Rezension

Das Gefühl von Heimat

Altes Land
von Dörte Hansen

Bewertet mit 5 Sternen

Vera ist als Flüchtlingskind mit ihrer Mutter auf den Hof von Hildegard von Kampke gekommen und dort bis heute hängen geblieben. Schon die Beschreibung des Hauses zu Beginn des Romans nahm mich für ihn ein: „In manchen Nächten, wenn der Sturm von Westen kam, stöhnte das Haus wie ein Schiff, das in schwerer See hin- und hergeworfen wurde. Kreischend verbissen sich die Böen in den alten Mauern.“ (Seite 7).

Auch Jahrzehnte später wird das Haus, das mit seinen Bewohnern im Mittelpunkt des Romanes steht, noch einmal beschrieben: „ Vera ließ sich von seiner vernarbten Fassade und dem derangierten Reetdach nicht täuschen. Das mochte angeschlagen sein, aber es würde noch hier stehen, wenn sie schon längst ihren Abgang durch die Brauttür gemacht hatte, die Füße voran.“ (Seite 48)

Vera verbringt ihr ganzes Leben in diesem Haus, wird aber von den Einheimischen trotz ihres plattdeutschen Dialektes immer als fremd hinzugekommen angesehen.
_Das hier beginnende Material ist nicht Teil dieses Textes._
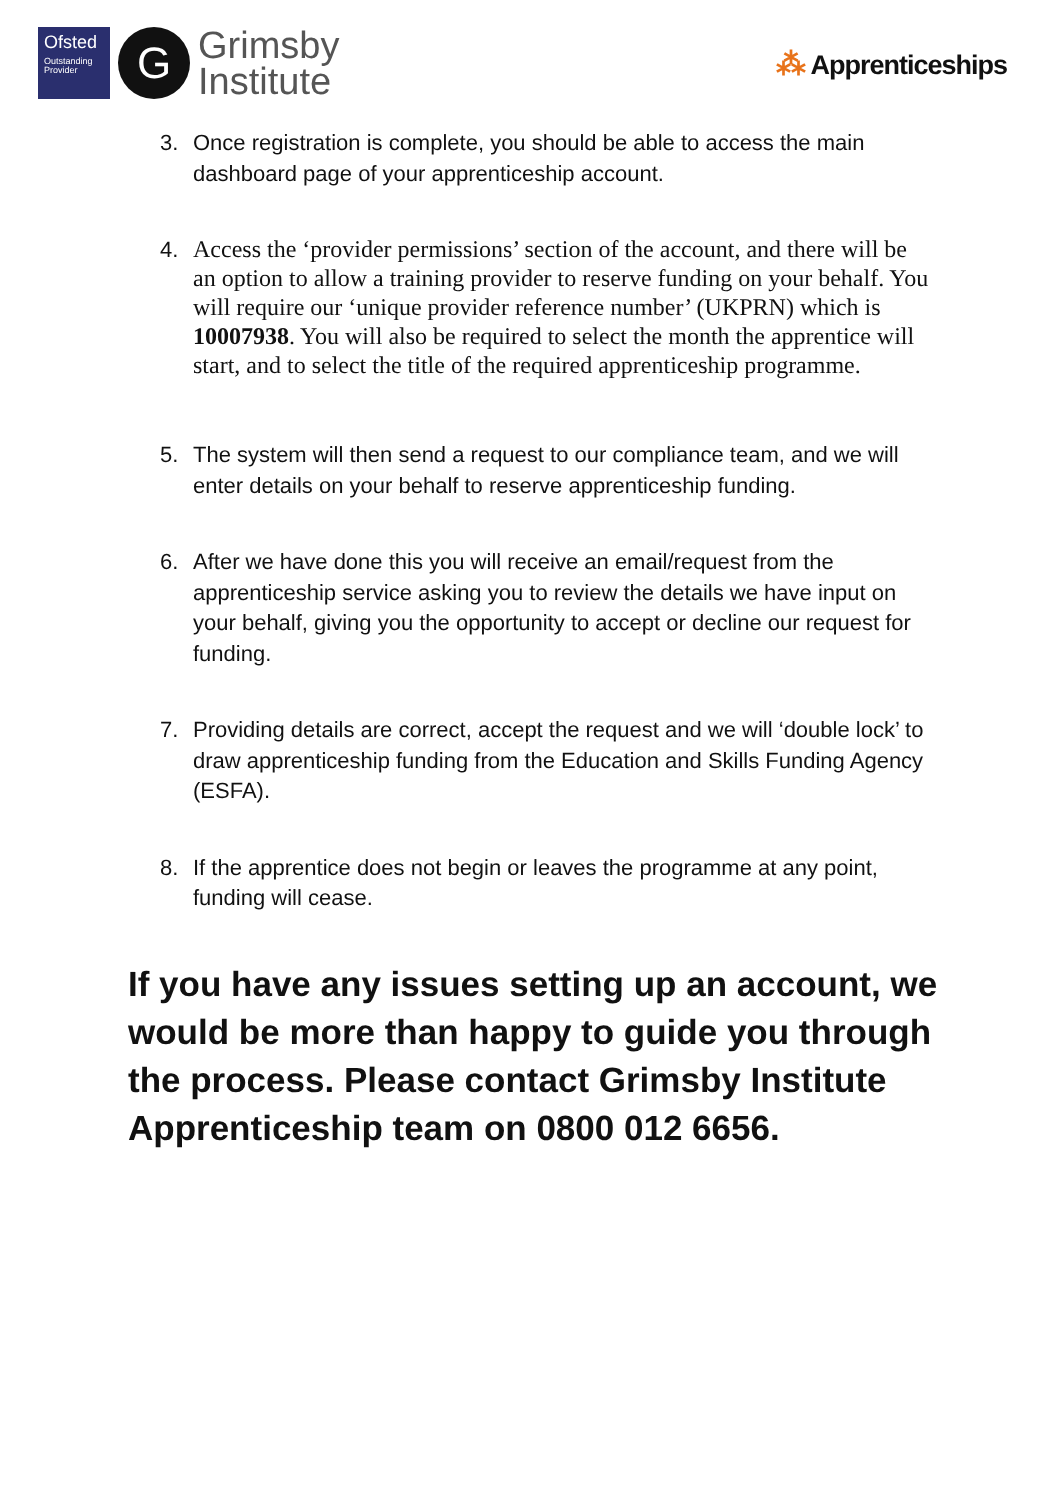Ofsted
Outstanding Provider
G
Grimsby
Institute
⁂ Apprenticeships
3. Once registration is complete, you should be able to access the main dashboard page of your apprenticeship account.
4. Access the ‘provider permissions’ section of the account, and there will be an option to allow a training provider to reserve funding on your behalf. You will require our ‘unique provider reference number’ (UKPRN) which is 10007938. You will also be required to select the month the apprentice will start, and to select the title of the required apprenticeship programme.
5. The system will then send a request to our compliance team, and we will enter details on your behalf to reserve apprenticeship funding.
6. After we have done this you will receive an email/request from the apprenticeship service asking you to review the details we have input on your behalf, giving you the opportunity to accept or decline our request for funding.
7. Providing details are correct, accept the request and we will ‘double lock’ to draw apprenticeship funding from the Education and Skills Funding Agency (ESFA).
8. If the apprentice does not begin or leaves the programme at any point, funding will cease.
If you have any issues setting up an account, we would be more than happy to guide you through the process. Please contact Grimsby Institute Apprenticeship team on 0800 012 6656.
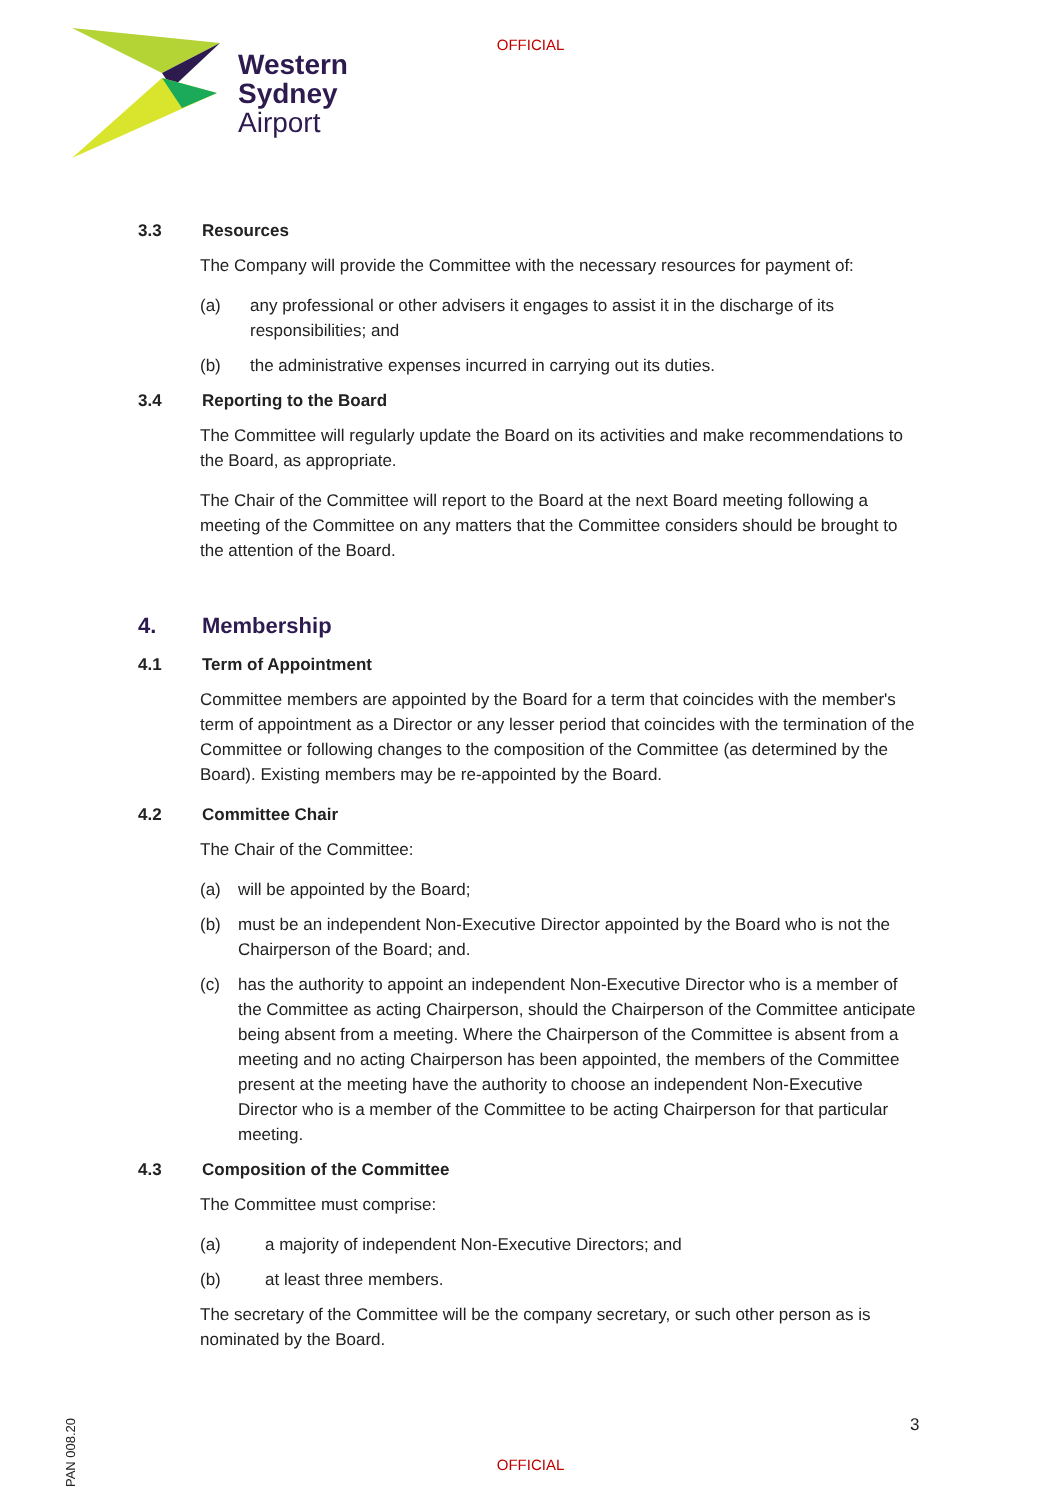OFFICIAL
Western
Sydney
Airport
3.3 Resources
The Company will provide the Committee with the necessary resources for payment of:
(a) any professional or other advisers it engages to assist it in the discharge of its responsibilities; and
(b) the administrative expenses incurred in carrying out its duties.
3.4 Reporting to the Board
The Committee will regularly update the Board on its activities and make recommendations to the Board, as appropriate.
The Chair of the Committee will report to the Board at the next Board meeting following a meeting of the Committee on any matters that the Committee considers should be brought to the attention of the Board.
4. Membership
4.1 Term of Appointment
Committee members are appointed by the Board for a term that coincides with the member's term of appointment as a Director or any lesser period that coincides with the termination of the Committee or following changes to the composition of the Committee (as determined by the Board). Existing members may be re-appointed by the Board.
4.2 Committee Chair
The Chair of the Committee:
(a) will be appointed by the Board;
(b) must be an independent Non-Executive Director appointed by the Board who is not the Chairperson of the Board; and.
(c) has the authority to appoint an independent Non-Executive Director who is a member of the Committee as acting Chairperson, should the Chairperson of the Committee anticipate being absent from a meeting. Where the Chairperson of the Committee is absent from a meeting and no acting Chairperson has been appointed, the members of the Committee present at the meeting have the authority to choose an independent Non-Executive Director who is a member of the Committee to be acting Chairperson for that particular meeting.
4.3 Composition of the Committee
The Committee must comprise:
(a) a majority of independent Non-Executive Directors; and
(b) at least three members.
The secretary of the Committee will be the company secretary, or such other person as is nominated by the Board.
3
PAN 008.20
OFFICIAL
Sie ist und bleibt unangepasst, was nicht jedem im Dorf gefällt. Doch in diesem Menschenschlag hat jeder seine Eigenheiten, die die Autorin gut zur Geltung bringt. Außerdem ist sie nicht die einzige Fremde, denn inzwischen haben auch die Städter das Landleben für sich entdeckt.

Eine weitere Hauptrolle spielt Anne mit kleinem Sohn. Sie lebt in einem vornehmen Stadtviertel von Hamburg und gibt Musikunterricht. „Die Kinder, die in ihre Kurse kamen, konnten nichts dafür, dass sie Clara-Feline oder Nepomuk hießen, dass ihre Eltern sie wie Preispokale durch die Straßen von Ottensen trugen und von einer Frühförderungsmaßnahme zur nächsten schleppten.“ (Seite 50) Nachdem Anne die unvermeidliche Desillusionierung einholt („Dann kam der Tag mit all den Windeln und den Flaschen, mit Schnullerketten, Handschuhen und Mützen, die immer weg waren, mit Kinderarztterminen, Sandformen, Matschhosen, Wickeltaschen, und plötzlich waren das Mutterglück und die Dankbarkeit nicht mehr auffindbar, sie rutschten tief unter die Feuchttücherpakete, gingen unter in Babyschwimmbecken und Getreidebrei“ - Seite 73) und sie den Vater ihres Sohnes inflagranti erwischt, flieht sie zu ihrer Tante Vera. Nach und nach gelingt es ihr, nicht nur die alte Frau, sondern auch das Haus und die Nachbarschaft zu verändern.

Das Buch hat mich schon alleine wegen der Sprache begeistert. Die Autorin schreibt amüsant und augenzwinkernd. Ihr entgeht nichts! Sie beobachtet sehr genau und erweckt ihre Protagonisten so zum Leben. Hier haben alle Charaktereigenschaften ihren Platz gefunden: Stolz und Vorurteil, Stärke und Schwäche, Trauer und Lebensfreude, Sprödigkeit und Gefallsucht. Für mich war dieses Buch ein echtes Lesehighlight.